Recipe Fresh Ginger Mint Tea 1 inch cube of ginger, peeled and finely diced 1 bunch of fresh mint 6 Cups hot water
Boil ingredients together for 5 minutes then strain. Serve hot and enjoy.
Acu point GB 20 風池 wind pool feng chi Location: In a depression between the upper portion of the sternocleidomastoid muscle and the trapezius Action: resolve infections, fever/chills, stiff neck, paralysis, twitching, tremors, numbness, dizziness, vertigo. Treats all issues of the head, brain and face, throat and sense organs (eyes, ears, nose, tongue). Helps headache, especially occipital. Reduce neck, shoulders, and upper back pain.
Massage for 30 seconds or longer, firm enough to activate but not enough to bruise.
Exercise Descending Rebellious Qi When qi goes up when it should go down, we call it rebellious qi. This causes symptoms like nausea, vomiting, coughing, hiccups, acid reflux, and anxiety. To redirect our qi downward, we take both our hands, one on top of the either and place them at the base of your throat. Gently apply pressure and massage downward, across your chest and all the way to the bottom on your abdomen in a straight line. Notice if you can feel your qi and try to redirect it downwards. Repeat. Keep massaging downward for 15-20 minutes or until your symptoms subsides.
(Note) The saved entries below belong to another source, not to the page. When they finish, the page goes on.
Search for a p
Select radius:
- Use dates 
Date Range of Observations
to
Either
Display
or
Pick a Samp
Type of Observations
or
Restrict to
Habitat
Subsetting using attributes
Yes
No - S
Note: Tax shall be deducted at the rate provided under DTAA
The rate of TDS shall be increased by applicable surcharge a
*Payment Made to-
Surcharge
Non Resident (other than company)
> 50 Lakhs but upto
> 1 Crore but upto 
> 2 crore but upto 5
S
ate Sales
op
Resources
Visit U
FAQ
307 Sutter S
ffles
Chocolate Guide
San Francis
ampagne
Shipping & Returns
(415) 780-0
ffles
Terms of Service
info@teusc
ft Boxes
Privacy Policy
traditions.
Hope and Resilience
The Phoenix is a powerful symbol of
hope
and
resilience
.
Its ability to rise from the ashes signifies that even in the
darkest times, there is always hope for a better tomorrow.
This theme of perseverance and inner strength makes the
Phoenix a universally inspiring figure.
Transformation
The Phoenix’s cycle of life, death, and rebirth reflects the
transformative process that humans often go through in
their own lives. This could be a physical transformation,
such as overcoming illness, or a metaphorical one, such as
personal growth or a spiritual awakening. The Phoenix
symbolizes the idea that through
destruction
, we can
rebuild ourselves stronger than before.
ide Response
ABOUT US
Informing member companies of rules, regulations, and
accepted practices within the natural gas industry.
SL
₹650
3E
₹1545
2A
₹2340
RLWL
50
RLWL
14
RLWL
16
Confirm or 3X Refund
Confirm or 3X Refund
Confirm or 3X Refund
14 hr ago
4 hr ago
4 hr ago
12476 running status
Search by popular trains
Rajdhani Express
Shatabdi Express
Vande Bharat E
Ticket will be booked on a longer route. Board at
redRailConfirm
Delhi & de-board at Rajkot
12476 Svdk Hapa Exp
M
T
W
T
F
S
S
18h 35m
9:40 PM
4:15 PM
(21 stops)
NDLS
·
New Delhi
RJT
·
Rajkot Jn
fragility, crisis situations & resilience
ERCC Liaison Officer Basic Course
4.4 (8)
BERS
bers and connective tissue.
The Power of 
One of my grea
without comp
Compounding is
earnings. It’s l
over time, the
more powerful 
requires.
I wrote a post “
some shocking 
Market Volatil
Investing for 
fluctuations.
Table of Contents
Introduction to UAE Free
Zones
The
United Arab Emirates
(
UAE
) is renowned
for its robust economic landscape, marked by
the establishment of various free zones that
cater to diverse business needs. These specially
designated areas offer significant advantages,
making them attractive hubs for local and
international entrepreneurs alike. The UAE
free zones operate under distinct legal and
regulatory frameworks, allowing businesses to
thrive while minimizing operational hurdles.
Meditation Being ill and uncomfortable is a great opportunity to be in your body. Use this opportunity to be very focused on your body. The more curiosity you have about your illness, the less it is frustrating or overwhelming. Whatever body part is in distress, focus in on that part and become as aware as possible. If it’s your cough, how bad does your throat hurt? Where exactly? What part of your throat doesn’t hurt? What type of breathing pattern eases the discomfort? What makes it worse? If this is really hard to do for you, set a timer. Give yourself 30 seconds or 5 minutes (whatever you can do) of true focus, then reward yourself with a cough drop or whatever type of relief.
The meditation we did last month can help also.
All of the products mentioned can be found on my online store for 10% off.
Happy Fall everybody. I hope everyone is thriving and smiling. I’ll see you in the office soon.